The title of the book, Stealing Fire, is a reference to the gift of fire that the Titan Prometheus stole from Olympus and offered to humans for their eventual salvation. To Kotler and Wheal, this fire is symbolic of the mysteries of the mind and the secret potentials of the human body.  The book is about modern-day Prometheuses who are leveraging the forces of ecstasis to offer new insights into how to live a fuller, deeper, more meaningful life.

Stealing Fire operates along similar lines as Drive by Daniel Pink’s and Smarter Faster Better by Charles Duhigg’s. Written in a fast-paced, engaging style, and replete with anecdotes and exquisitely researched case-studies, the book offers first-hand reporting into how we can ignite passion, fuel creativity, accelerate problem solving and usher in a revolution in human performance.

For the longest time we’ve ritualised the attainment of achieving altered states of consciousness. What Kotler and Wheal show the reader is that is it possible to hack into these states and not have to spend months and years  focussing on what to eat, wear, believe, and do – recommending a sort of Cliff Notes to esoteric techniques.

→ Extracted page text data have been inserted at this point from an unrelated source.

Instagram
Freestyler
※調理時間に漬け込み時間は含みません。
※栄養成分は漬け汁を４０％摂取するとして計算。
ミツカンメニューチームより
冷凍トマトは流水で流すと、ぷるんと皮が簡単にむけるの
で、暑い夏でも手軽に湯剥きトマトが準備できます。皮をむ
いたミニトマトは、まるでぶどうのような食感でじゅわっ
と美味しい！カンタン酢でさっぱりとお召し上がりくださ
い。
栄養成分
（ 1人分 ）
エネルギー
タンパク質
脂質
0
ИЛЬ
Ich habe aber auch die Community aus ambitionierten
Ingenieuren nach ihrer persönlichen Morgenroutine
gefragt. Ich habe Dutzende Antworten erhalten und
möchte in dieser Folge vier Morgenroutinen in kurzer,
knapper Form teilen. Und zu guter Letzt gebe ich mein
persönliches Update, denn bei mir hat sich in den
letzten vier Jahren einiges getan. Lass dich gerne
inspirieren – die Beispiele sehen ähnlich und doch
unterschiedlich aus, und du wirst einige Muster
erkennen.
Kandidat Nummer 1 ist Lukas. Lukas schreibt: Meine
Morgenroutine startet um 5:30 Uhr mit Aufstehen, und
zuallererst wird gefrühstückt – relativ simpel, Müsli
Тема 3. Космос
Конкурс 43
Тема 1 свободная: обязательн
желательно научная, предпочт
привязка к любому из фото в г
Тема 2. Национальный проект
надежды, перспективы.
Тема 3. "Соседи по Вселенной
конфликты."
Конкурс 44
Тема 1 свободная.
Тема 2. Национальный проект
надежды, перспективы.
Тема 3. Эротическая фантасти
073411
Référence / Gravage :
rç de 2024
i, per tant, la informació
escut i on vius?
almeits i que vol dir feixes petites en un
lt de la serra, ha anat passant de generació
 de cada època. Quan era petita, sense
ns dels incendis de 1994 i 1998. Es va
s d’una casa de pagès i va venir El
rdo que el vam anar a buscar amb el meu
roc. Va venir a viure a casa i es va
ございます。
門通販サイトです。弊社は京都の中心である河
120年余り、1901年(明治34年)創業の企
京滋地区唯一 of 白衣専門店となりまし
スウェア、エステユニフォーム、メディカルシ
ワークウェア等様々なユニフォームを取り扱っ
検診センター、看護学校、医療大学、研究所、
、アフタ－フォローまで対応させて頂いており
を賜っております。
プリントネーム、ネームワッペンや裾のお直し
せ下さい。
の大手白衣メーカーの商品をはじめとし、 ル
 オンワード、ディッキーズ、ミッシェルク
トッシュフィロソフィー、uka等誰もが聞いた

What they suggest is instead of treating our mental states as default Operating Systems we are born with, that we manipulate our brain states like a User Interface – thus bypassing and overriding a lot of the default settings of the brain to get faster, more successful results. Using the four forces of ecstasis we are now able to make precise adjustments to the functioning of the brain and body through visual and auditory feedback loops to gain revolutionary insight, inspiration, and information.

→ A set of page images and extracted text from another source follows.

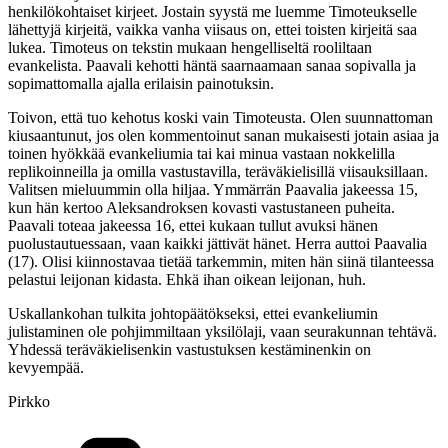
henkilökohtaiset kirjeet. Jostain syystä me luemme Timoteukselle
lähettyjä kirjeitä, vaikka vanha viisaus on, ettei toisten kirjeitä saa
lukea. Timoteus on tekstin mukaan hengelliseltä rooliltaan
evankelista. Paavali kehotti häntä saarnaamaan sanaa sopivalla ja
sopimattomalla ajalla erilaisin painotuksin.
Toivon, että tuo kehotus koski vain Timoteusta. Olen suunnattoman
kiusaantunut, jos olen kommentoinut sanan mukaisesti jotain asiaa ja
toinen hyökkää evankeliumia tai kai minua vastaan nokkelilla
replikoinneilla ja omilla vastustavilla, teräväkielisillä viisauksillaan.
Valitsen mieluummin olla hiljaa. Ymmärrän Paavalia jakeessa 15,
kun hän kertoo Aleksandroksen kovasti vastustaneen puheita.
Paavali toteaa jakeessa 16, ettei kukaan tullut avuksi hänen
puolustautuessaan, vaan kaikki jättivät hänet. Herra auttoi Paavalia
(17). Olisi kiinnostavaa tietää tarkemmin, miten hän siinä tilanteessa
pelastui leijonan kidasta. Ehkä ihan oikean leijonan, huh.
Uskallankohan tulkita johtopäätökseksi, ettei evankeliumin
julistaminen ole pohjimmiltaan yksilölaji, vaan seurakunnan tehtävä.
Yhdessä teräväkielisenkin vastustuksen kestäminenkin on
kevyempää.
Pirkko
Kategoriat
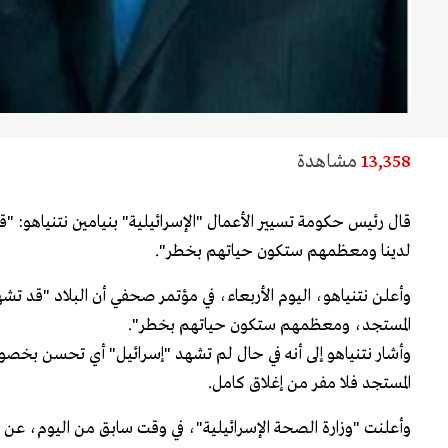
13,358
مشاهدة
قال رئيس حكومة تسيير الأعمال "الإسرائيلية" بنيامين نتنياهو: "ق
لدينا ومعظمهم ستكون حياتهم بخطر".
وأعلن نتنياهو، اليوم الأربعاء، في مؤتمر صحفي أن البلاد "قد تشه
المستجد، ومعظمهم ستكون حياتهم بخطر".
وأشار نتنياهو إلى أنه في حال لم تشهد "إسرائيل" أي تحسن بخصو
المستجد فلا مفر من إغلاق كامل.
وأعلنت "وزارة الصحة الإسرائيلية"، في وقت سابق من اليوم، عن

Achieving altered states is now a trillion-dollar underground economy. But Kotler and Wheal end their book by reminding us to be mindful not to use the four forces of ecstasis merely for recreation or as a distraction. If they don’t make us more energetic, empathetic, and ethical afterwards, then they are not worth pursuing. They end on a powerful note: that ecstasis doesn’t absolve us from our humanity. It connects us to it.